Sumateranews.co.id, KAYUAGUNG-Meskipun Pembukaan Gelar Teknologi Tepat Guna (GTTG) ke-13 tingkat Provinsi Sumatera Selatan dan pembukaan Festival Bendhe Seguguk serta OKI Expo 2017 yang dibuka oleh Asisten III Bidang Administrasi dan Umum Setda Provinsi Sumsel, Drs.Joko Imam Santoso yang didampingi Bupati OKI H. Iskandar SE beserta para Bupati dan Walikota se-Sumatera Selatan serta para unsur FKPD Provinsi dan FKPD OKI serta jajaran OPD OKI/Sumsel berjalan lancar dan sukses, namun kesiapan pihak Event Organizer (EO) OKI Expo 2017 dinilai masyarakat selain kurang siap juga kurang profesional.

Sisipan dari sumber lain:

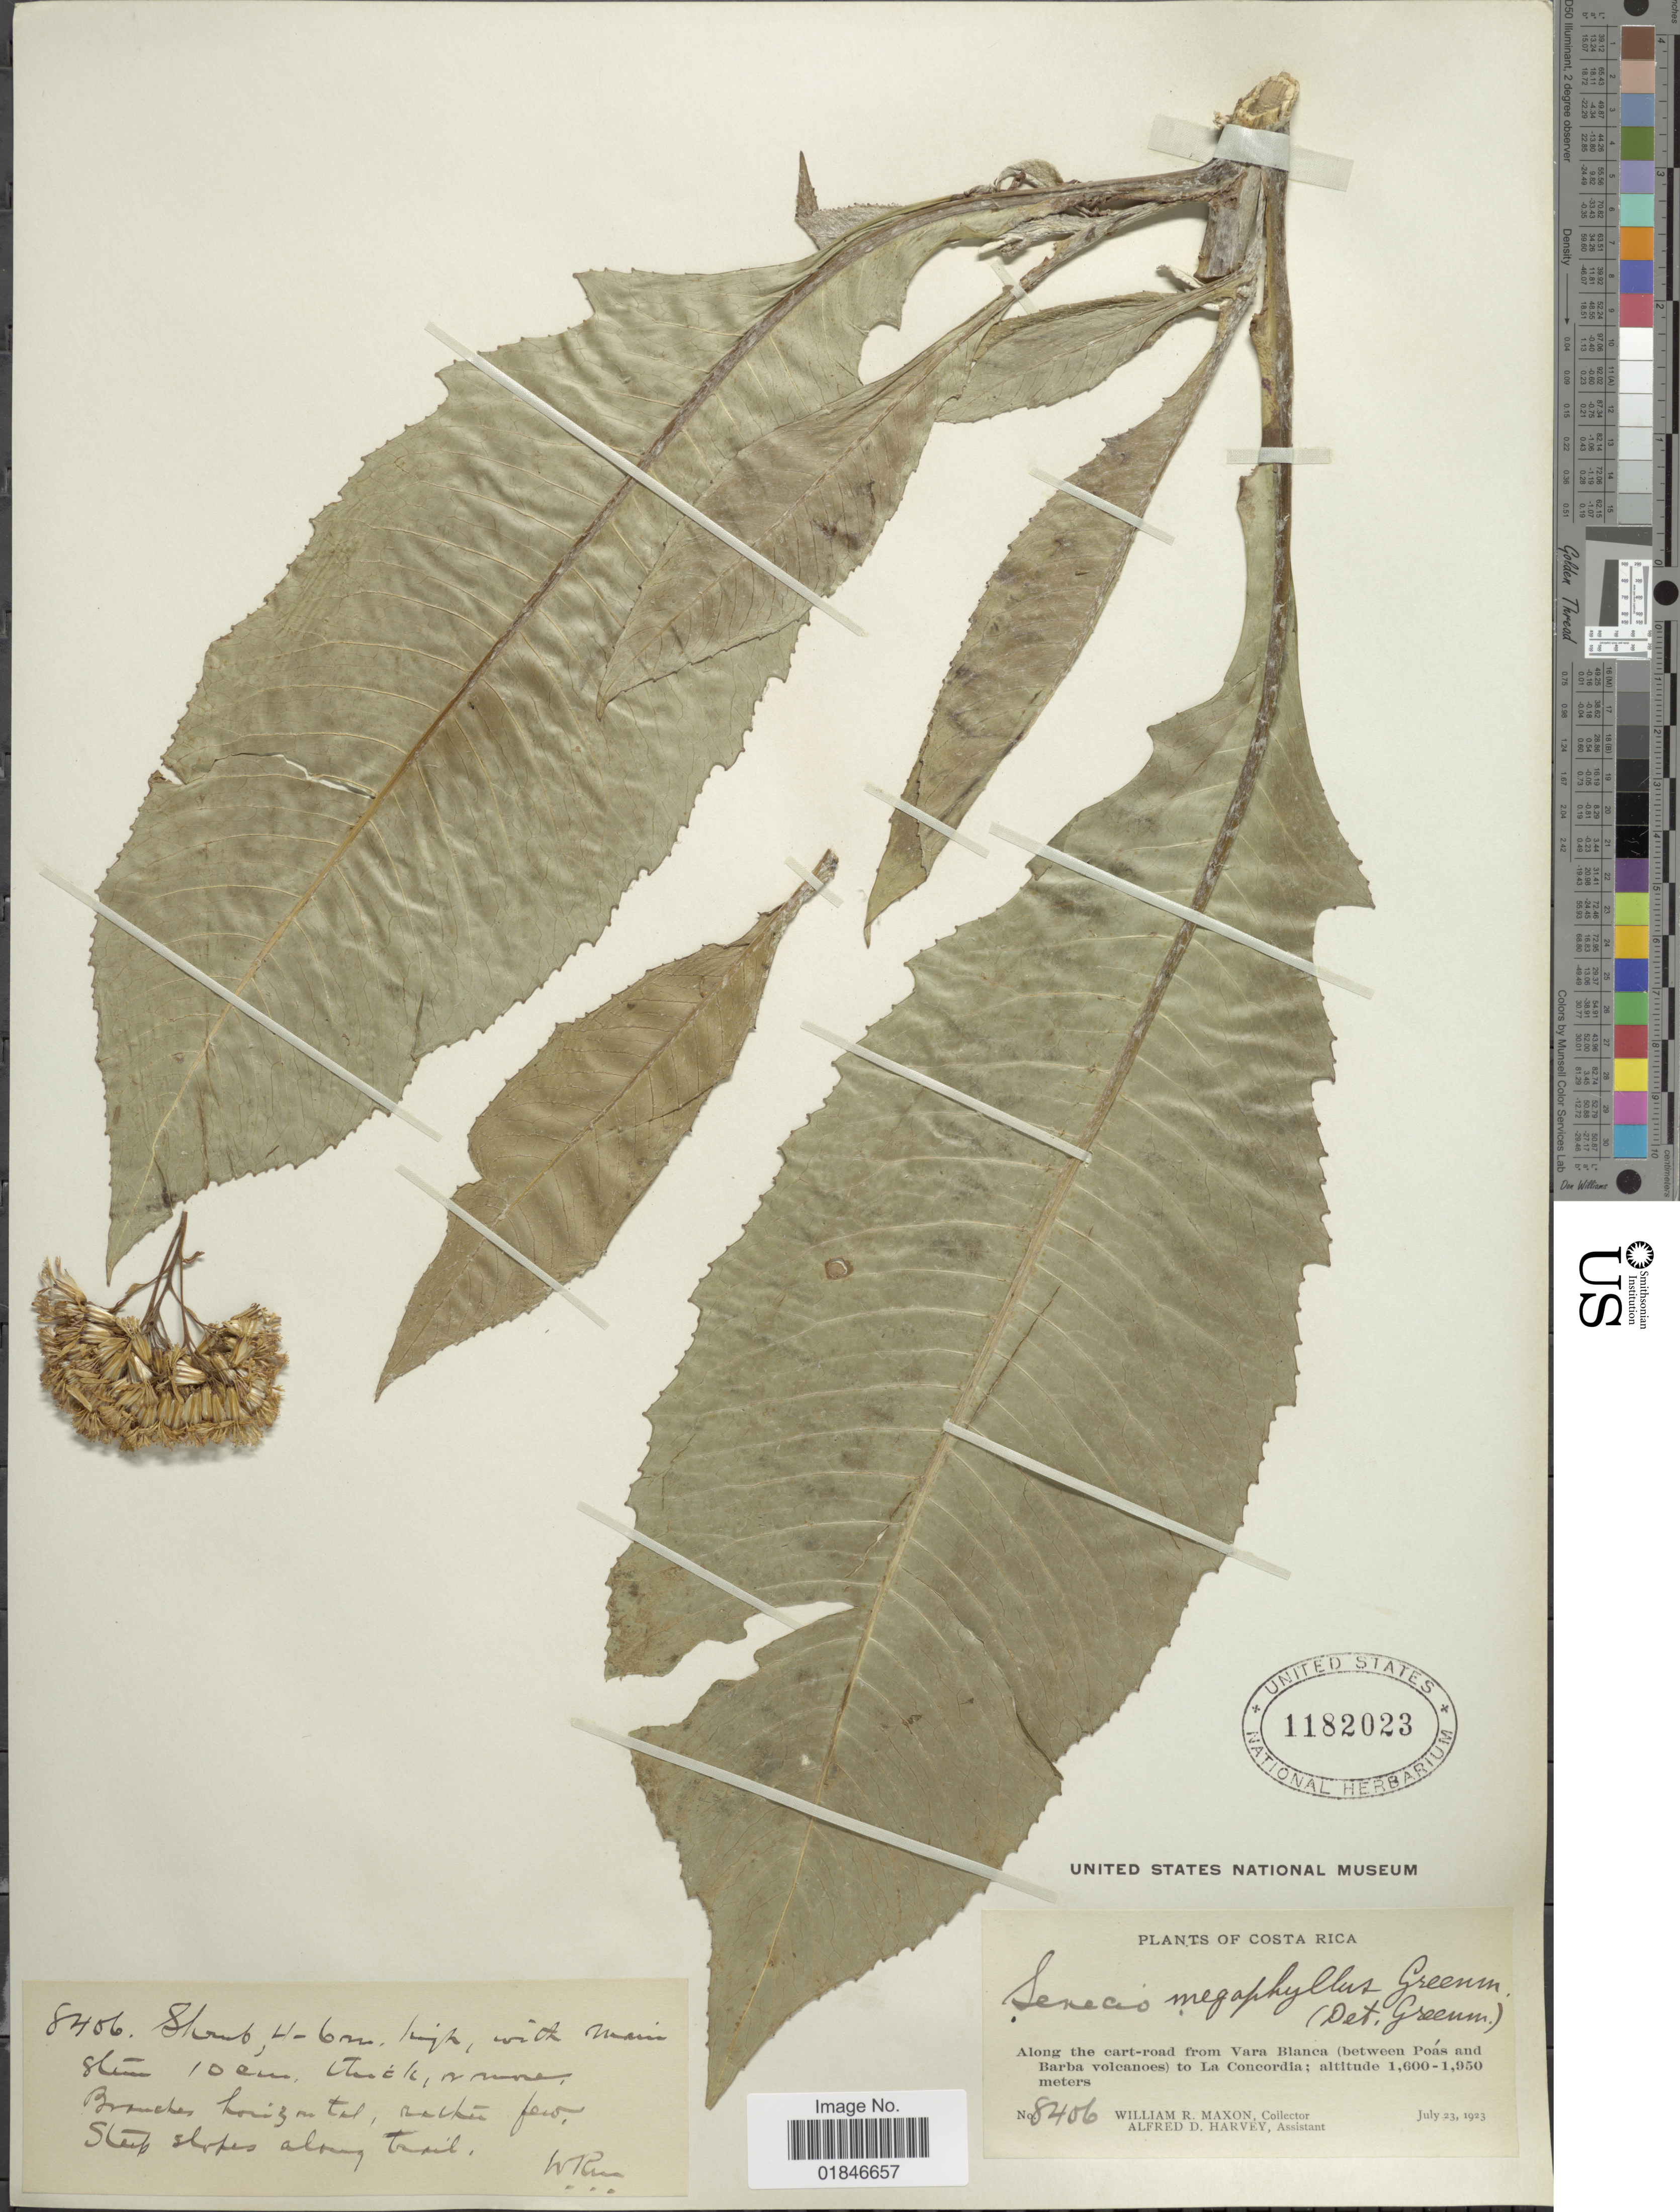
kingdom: Plantae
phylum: Tracheophyta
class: Magnoliopsida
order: Asterales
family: Asteraceae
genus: Jessea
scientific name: Jessea megaphylla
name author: (Greenm.) H. Rob. & Cuatrec.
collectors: W. R. Maxon & A. D. Harvey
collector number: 8406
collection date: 1923-07-23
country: Costa Rica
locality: Costa Rica, along the cart-road from Vara Blanca (between Poas and Barba volcanoes ) to La Concordia.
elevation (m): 1600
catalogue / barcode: US 1182023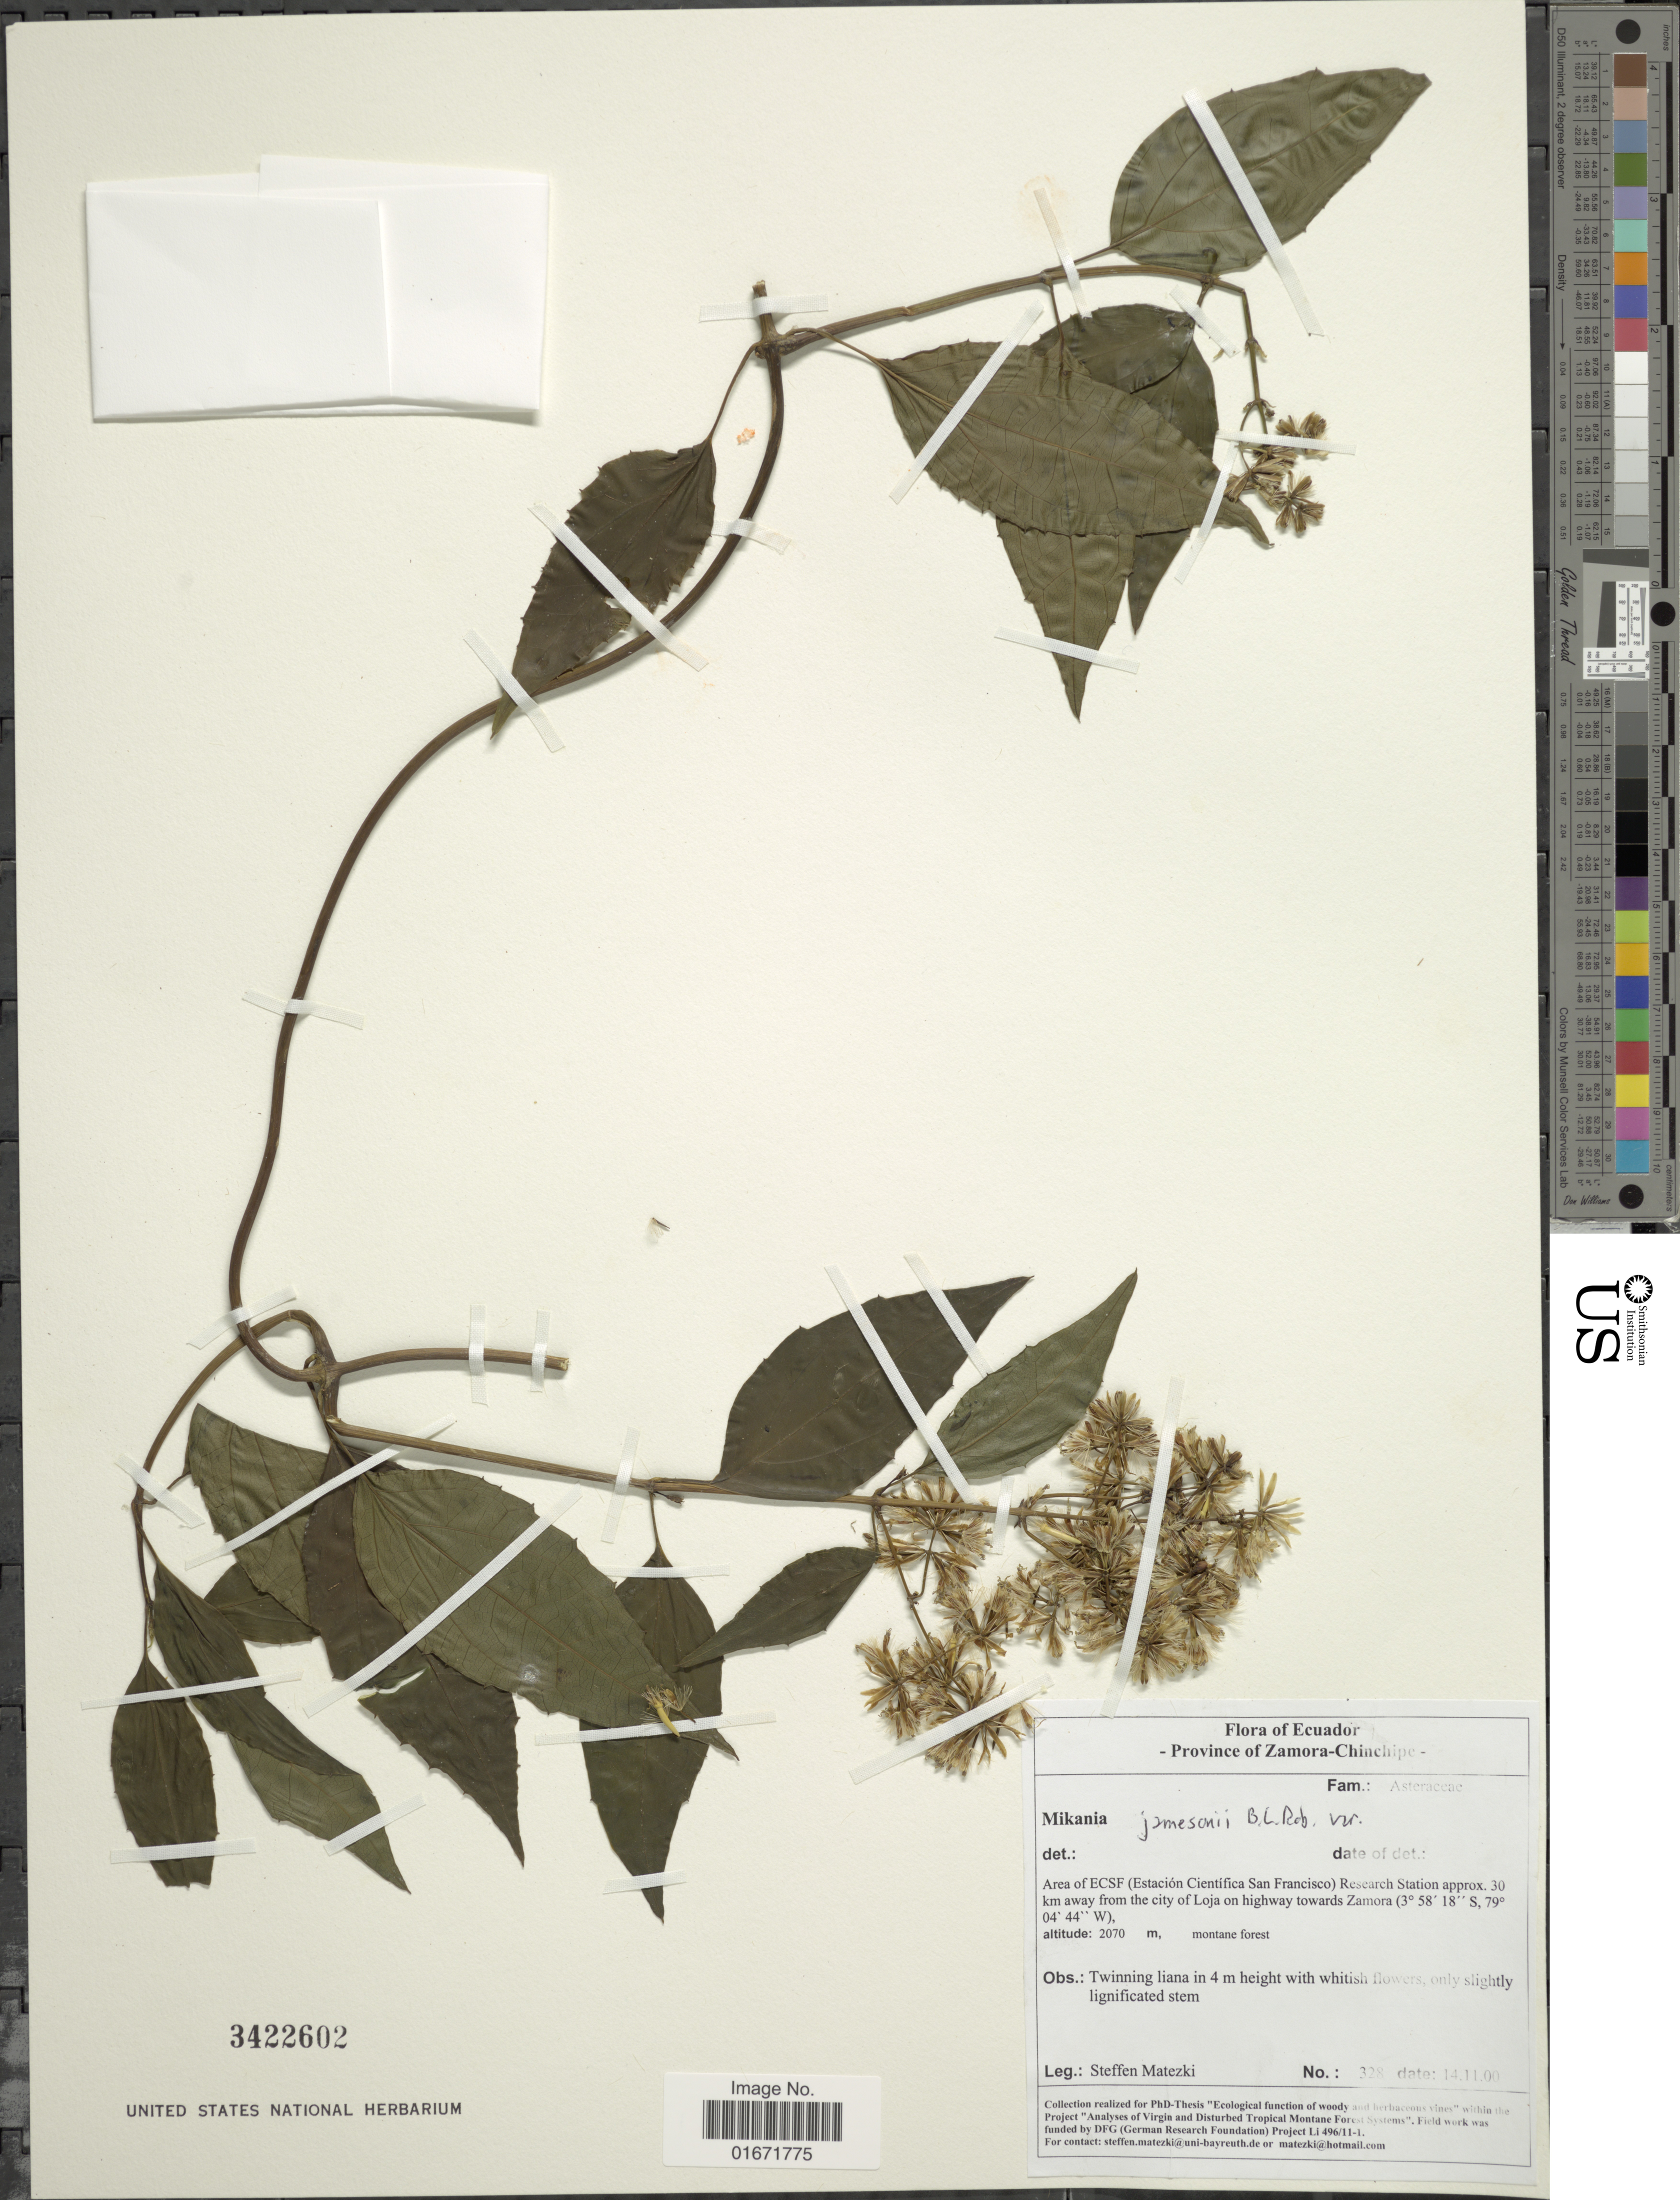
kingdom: Plantae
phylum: Tracheophyta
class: Magnoliopsida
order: Asterales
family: Asteraceae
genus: Mikania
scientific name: Mikania jamesonii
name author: B.L. Rob.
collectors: S. Matezki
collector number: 328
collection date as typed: Transcribed d/m/y: 14/11/0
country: Ecuador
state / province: Zamora-Chinchipe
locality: Area of ECSF (Estación Cientifica San Francisco) Research Station approx. 30 km away from the city of Loja on highway towards Zamora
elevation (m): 2070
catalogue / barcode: US 34422602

Lukman Haris  salah satu masyarakat Kayuagung, sangat menyayangkan event yang begitu besar apalagi menyambut hari jadi Kab.OKI ke-72  tahun, akan tetapi kesiapan pihak penanggung jawab OKI Expo 2017 kurang begitu matang. ‘’Selain udara diruang stand OKI Expo pengap dan bau cat begitu menyengat, masih ada stand yang belum siap dan beberapa stand juga masih dalam tahap pengerjaan stand. Berbeda dengan tahun – tahun terdahulu, biasanya sebelum pembukaan secara resmi, masyarakat sudah dapat melihat-lihat keadaan sekitar stand OKI Expo, namun untuk tahun ini begitu sangat berbeda. ‘’Ya kesiapan pihak penanggung jawab OKI Expo kita nilai kurang siap bahkan kurang profesional lah, lihat saja sendiri,” ujarnya.

Sementara itu salah satu peserta OKI Expo dari salah satu Kecamatan  mengeluhkan stand yang mereka tempati. ”Kalau tidak ditanya dan  didesak dimana tempat stand kami, mungkin sampai hari ini (Rabu, 11/10, red) kita tidak mendapat stand. Kita sudah membayar cukup besar biaya untuk sewa stand yang berukuran kurang lebih 3 x 3 meter ini yakni sebesar Rp 15 juta. Untuk dekorasi kita sendiri yang membuat, kalau mau membuat dekorasi dan lainnya kita harus menambah Rp 3 juta lagi. Ya kita buat saja dekorasi apa adanya, sebab tidak mungkin kita bekerja sementara para pengunjung sudah banyak yang dating. Kalau keadaan di dalam stand ini ,ya rasakan sendiri, mana pengap, AC kurang, mana sempit lagi,’’ cetusnya.

Galu yang merupakan penanggung jawab atas pemasangan stand OKI Expo saat dikonfirmasi menjelaskan bahwa keterlambatan pemasangan stand diakibatkan keterlambatan bongkar muat alat-alat untuk stand di kapal dan juga kemacetan di jalan. ‘’Semua ini di luar prediksi kami, namun kita berusaha agar semuanya dapat teratasi,’’ tegasnya.

Hasil pantauan di lapangan (11/10) beberapa stand peserta OKI Expo belum terisi dan masih dalam tahap pengerjaan. Udara di dalam stand begitu pengap dan bau cat begitu menyengat, dan AC kurang dingin.